During these tough economic times, a goodly number of unfortunate people have had to ankle their jobs. Ankle, with the suggestion of walking, is Variety-ese for “to leave a position,” either voluntarily or otherwise. The otherwise part, as many know too well, can be expressed in a variety of words meaning “to dismiss” or “to discharge” an employee. Some have long etymological histories, which you probably didn’t stop to investigate when you were being fired, sacked, canned, or axed.
Most common nowadays is to fire, or, if on the passive side of the equation, to be fired. As a metaphorical verb, fire has been around at least since the 12th century, when it meant “to arouse or excite,” stemming from the Old English word fyrian, “to supply with fire.” The first known usage of the word meaning “to dismiss from employment” occurred in the 1880s. It probably originated as a play on the two meanings of discharge, i.e. “to fire a gun” and “to terminate employment.” Originally the phrase was fired out (of a job), but in 1889, the Pall Mall Gazette used the word in its modern sense: “A Commissioner who should be discovered to have reported a subordinate unjustly would be fired from his high post.”
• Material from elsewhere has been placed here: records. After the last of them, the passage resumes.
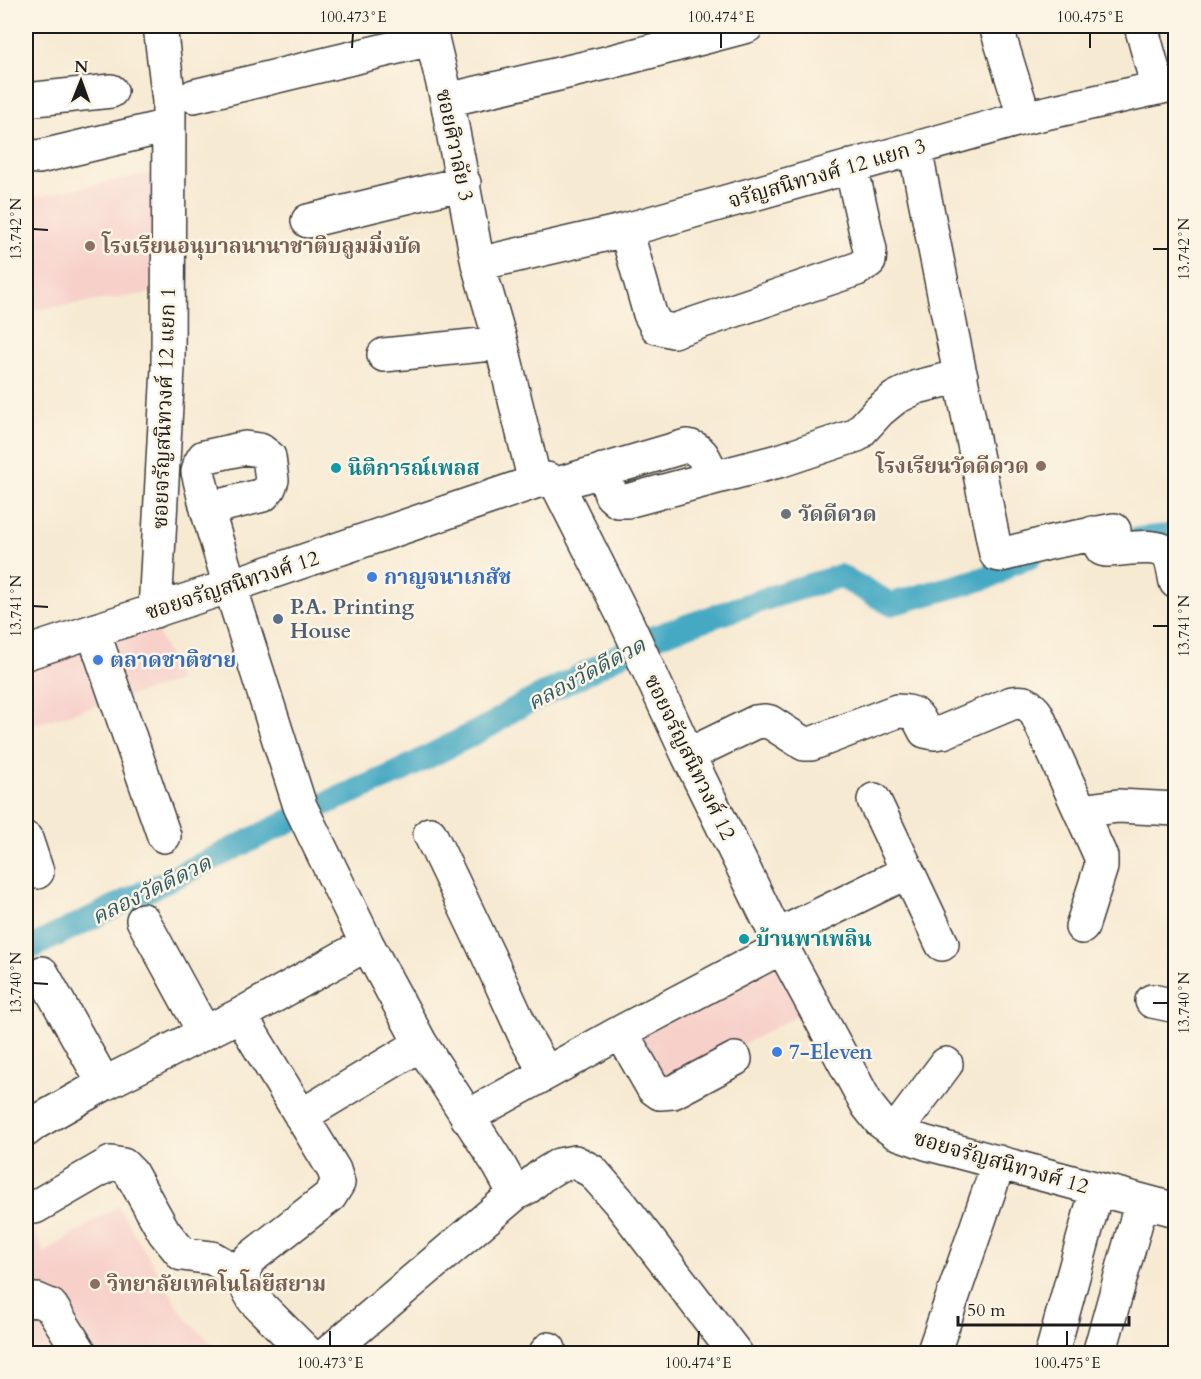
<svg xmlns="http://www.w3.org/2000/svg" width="1201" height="1379" viewBox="0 0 1201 1379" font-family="Cardo,'Noto Serif Thai',serif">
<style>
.built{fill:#f7d0ca}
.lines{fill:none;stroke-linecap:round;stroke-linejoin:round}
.canal{stroke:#44a9c3;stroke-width:24}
.minor-casing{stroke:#3d3b37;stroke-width:36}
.minor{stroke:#fff;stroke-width:33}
.ticks{fill:none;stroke:#1c1c1c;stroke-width:2}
.education-dot{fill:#8d6e63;stroke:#fcf5e5;stroke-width:2}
.culture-dot{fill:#0f9aa8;stroke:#fcf5e5;stroke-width:2}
.worship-dot{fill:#6b7280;stroke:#fcf5e5;stroke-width:2}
.shop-dot{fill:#3f7fe0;stroke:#fcf5e5;stroke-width:2}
.service-dot{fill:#5c6f8a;stroke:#fcf5e5;stroke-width:2}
.labels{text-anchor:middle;stroke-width:5;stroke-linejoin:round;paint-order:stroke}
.street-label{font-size:21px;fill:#1c1c1c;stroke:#fcf5e5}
.education-label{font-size:21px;font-weight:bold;fill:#785e54;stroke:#fcf5e5;text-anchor:start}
.culture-label{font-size:21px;font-weight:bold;fill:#0d838f;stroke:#fcf5e5;text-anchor:start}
.worship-label{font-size:21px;font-weight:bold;fill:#5b616d;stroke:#fcf5e5;text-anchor:start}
.shop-label{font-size:21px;font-weight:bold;fill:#366cbe;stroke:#fcf5e5;text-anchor:start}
.service-label{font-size:21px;font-weight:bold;fill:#4e5e75;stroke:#fcf5e5;text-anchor:start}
.water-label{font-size:22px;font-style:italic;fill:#2e5b67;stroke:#fcf5e5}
.neatline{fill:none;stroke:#1c1c1c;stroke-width:2}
.ticks-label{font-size:15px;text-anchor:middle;fill:#1c1c1c}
</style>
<rect width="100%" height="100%" fill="#fcf5e5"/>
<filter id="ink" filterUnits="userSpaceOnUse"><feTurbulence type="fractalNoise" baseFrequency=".0167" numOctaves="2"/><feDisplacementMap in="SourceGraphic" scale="12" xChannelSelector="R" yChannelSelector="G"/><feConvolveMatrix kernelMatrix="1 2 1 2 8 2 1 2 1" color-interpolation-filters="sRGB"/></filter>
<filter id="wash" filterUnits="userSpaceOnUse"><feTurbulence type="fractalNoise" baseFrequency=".008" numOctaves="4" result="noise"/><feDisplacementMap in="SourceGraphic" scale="24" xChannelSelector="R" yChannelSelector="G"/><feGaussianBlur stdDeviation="1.35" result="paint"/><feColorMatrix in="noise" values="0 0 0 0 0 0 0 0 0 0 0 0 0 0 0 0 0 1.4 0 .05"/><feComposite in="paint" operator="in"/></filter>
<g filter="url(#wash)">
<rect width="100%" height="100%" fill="#f7ead3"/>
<path class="built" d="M156,172L152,293L26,311V199Z
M145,601L179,681L26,727V640Z
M778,963L804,1012L659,1090L632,1041Z
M118,1206L184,1316L221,1353H26V1210L44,1253Z"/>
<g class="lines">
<path class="canal" d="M1138,539L1176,535
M26,950L322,805L395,774L494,723L511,711L590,671L648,639L771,597L840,576L891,604L982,579L996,574L1009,564L1030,557"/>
</g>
</g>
<g filter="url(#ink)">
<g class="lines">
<g class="minor-casing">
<path id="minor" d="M429,26L447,100L478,264L501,343L535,482
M996,26L1019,100L1023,118
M1141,26L1158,88
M194,96L431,39
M26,100L111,91
M447,100L610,62L747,26
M915,149L996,554L1001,555L1052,542L1114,530
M26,156L39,157L168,126
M308,221L464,183
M626,230L650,314L657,327L673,331L857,269L869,261L870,250L851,166
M478,264L626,230L1023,118L1176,84
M384,355L501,343
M603,470L611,495L618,501H627L713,478
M557,484L686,446C704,448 706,463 713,478L782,460L857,435L879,411L895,398L917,387L961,376
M207,509L263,495L269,488L272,480L269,457L260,450L245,448L204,457L200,464L198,472L207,509L230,586L300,806L367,944L421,1044L499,1165L515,1194
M1093,533L1102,549L1106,550C1120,550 1159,542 1168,554C1173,561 1174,574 1176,582
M155,611L168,368L169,101L160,26
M93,631L164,836
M26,653L230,586L535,482L547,479L557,484L627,623L688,755L782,947L868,1106L880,1121L895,1132L926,1143L1176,1210
M688,755L756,722L765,721L770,722L804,744H811L897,711C917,711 917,716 925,731L935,733L943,732L1012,703C1026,701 1027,703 1036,713L1101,857V867L1082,927
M874,800L942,944
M1081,811L1118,806L1176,809
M430,834L488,955L526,1038L546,1073
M26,839L37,872
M143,920L204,1032
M777,936L907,872
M42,973L104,1084
M1152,1001L1176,1006
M240,1015L334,1170L338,1183L330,1196L248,1260L242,1278L254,1300L308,1354
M621,1032L653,1088L660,1093L673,1092L735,1059
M301,1116L421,1044
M467,1117L621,1032L782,947
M26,1130L35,1123L104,1084L240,1015L367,944
M895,1132L946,1064
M35,1207L111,1163L123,1165L131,1173L164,1232L182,1254L212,1258L226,1266L242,1278
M26,1301L37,1300L51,1306L81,1354
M1052,1353L1097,1189
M327,1354L515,1194L528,1187L541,1176L559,1165L575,1162L592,1171L620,1203L736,1354
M545,1354L549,1349
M933,1354L999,1162
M1099,1354L1142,1201"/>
</g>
<use href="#minor" class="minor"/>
</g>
</g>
<path class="ticks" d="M352,48L353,33M721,48V33M1090,48V33M33,229L48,230M1153,249H1168M33,606L48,607M1153,626H1168M33,983L48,984M1153,1003H1168M330,1346V1331M698,1346L699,1331M1067,1346V1331"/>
<g class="education-dot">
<circle cx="90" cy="246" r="6"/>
<circle cx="1041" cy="466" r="6"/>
<circle cx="95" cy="1284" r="6"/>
</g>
<g class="culture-dot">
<circle cx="336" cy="468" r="6"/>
<circle cx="744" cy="939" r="6"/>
</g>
<circle class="worship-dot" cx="786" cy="514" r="6"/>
<g class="shop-dot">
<circle cx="372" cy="577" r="6"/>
<circle cx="98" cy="660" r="6"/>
<circle cx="777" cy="1052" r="6"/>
</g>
<circle class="service-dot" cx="278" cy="619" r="6"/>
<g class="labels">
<g class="street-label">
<text transform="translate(455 145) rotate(78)" y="7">ซอยศิวาลัย 3</text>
<text transform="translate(827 173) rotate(-16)" y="7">จรัญสนิทวงศ์ 12 แยก 3</text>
<text transform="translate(164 408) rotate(-88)" y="7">ซอยจรัญสนิทวงศ์ 12 แยก 1</text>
<text transform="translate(232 585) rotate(-18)" y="7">ซอยจรัญสนิทวงศ์ 12</text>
<text transform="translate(690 757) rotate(64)" y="7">ซอยจรัญสนิทวงศ์ 12</text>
<text transform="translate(1001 1162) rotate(16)" y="7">ซอยจรัญสนิทวงศ์ 12</text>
</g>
<g class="education-label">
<text x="102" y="253">โรงเรียนอนุบาลนานาชาติบลูมมิ่งบัด</text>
<text x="1029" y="473" text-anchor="end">โรงเรียนวัดดีดวด</text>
<text x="107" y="1291">วิทยาลัยเทคโนโลยีสยาม</text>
</g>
<g class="culture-label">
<text x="348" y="475">นิติการณ์เพลส</text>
<text x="756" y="946">บ้านพาเพลิน</text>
</g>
<g class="worship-label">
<text x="798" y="521">วัดดีดวด</text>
</g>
<g class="shop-label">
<text x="384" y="584">กาญจนาเภสัช</text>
<text x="110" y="667">ตลาดชาติชาย</text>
<text x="789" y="1059">7-Eleven</text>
</g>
<g class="service-label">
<text x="290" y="614">P.A. Printing<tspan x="290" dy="24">House</tspan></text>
</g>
<g class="water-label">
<text transform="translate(586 673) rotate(-28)" y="8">คลองวัดดีดวด</text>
<text transform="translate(151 889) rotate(-26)" y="8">คลองวัดดีดวด</text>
</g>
</g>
<rect width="1201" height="1379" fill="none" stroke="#fcf5e5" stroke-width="66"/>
<g transform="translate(81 81) rotate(1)" stroke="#fcf5e5" stroke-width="4.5" paint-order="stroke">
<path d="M0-4.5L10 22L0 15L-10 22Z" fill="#1c1c1c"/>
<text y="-9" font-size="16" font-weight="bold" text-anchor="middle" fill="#1c1c1c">N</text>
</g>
<path d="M958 1316v9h171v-9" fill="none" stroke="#1c1c1c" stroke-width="3"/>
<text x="967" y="1316" font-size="18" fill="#1c1c1c" stroke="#fcf5e5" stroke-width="4.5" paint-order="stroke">50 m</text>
<rect x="33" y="33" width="1135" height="1313" class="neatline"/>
<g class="ticks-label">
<text x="353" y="22">100.473°E</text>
<text x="721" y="22">100.474°E</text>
<text x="1090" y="22">100.475°E</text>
<text transform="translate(16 229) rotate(-90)" y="5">13.742°N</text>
<text transform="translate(1184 249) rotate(-90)" y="5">13.742°N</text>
<text transform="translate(16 606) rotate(-90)" y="5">13.741°N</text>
<text transform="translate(1184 626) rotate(-90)" y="5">13.741°N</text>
<text transform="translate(16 983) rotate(-90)" y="5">13.740°N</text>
<text transform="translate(1184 1003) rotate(-90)" y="5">13.740°N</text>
<text x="330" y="1368">100.473°E</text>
<text x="698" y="1368">100.474°E</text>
<text x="1067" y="1368">100.475°E</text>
</g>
</svg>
To sack a worker has even older provenance. Perhaps originating from the idea of an artisan going away with his tools in a bag, the original term was to give the sack (to someone). A 17th century French occurrence of the phrase luy a donné son sac has been noted by the Online Etymological Dictionary. An 1841 article in the Catholic News reported: “He said that he had just come from Glasgow, and that he had been ‘sacked.’”
To can, meaning to preserve foods in tin cans can be found as early as 1871, but its use as a synonym for dismiss—probably with the connotation of one’s being put out of circulation—dates only to 1905. And ax, meaning to economize either by cutting expenses or cutting employees from the payroll, came into general usage in the 1920s.
The British, in their inscrutable delicacy, prefer to make an undesired worker redundant.
Redundancy is the raison d’être of the Bard of Buffalo Bayou, to wit:
No sooner had the boss agreed to hire me,
Than she began to threaten she would fire me,
Ax me, can me, sack me, terminate me.
And that began to really aggravate me.
But most of all it would antagonize me
If I heard her threaten to downsize me.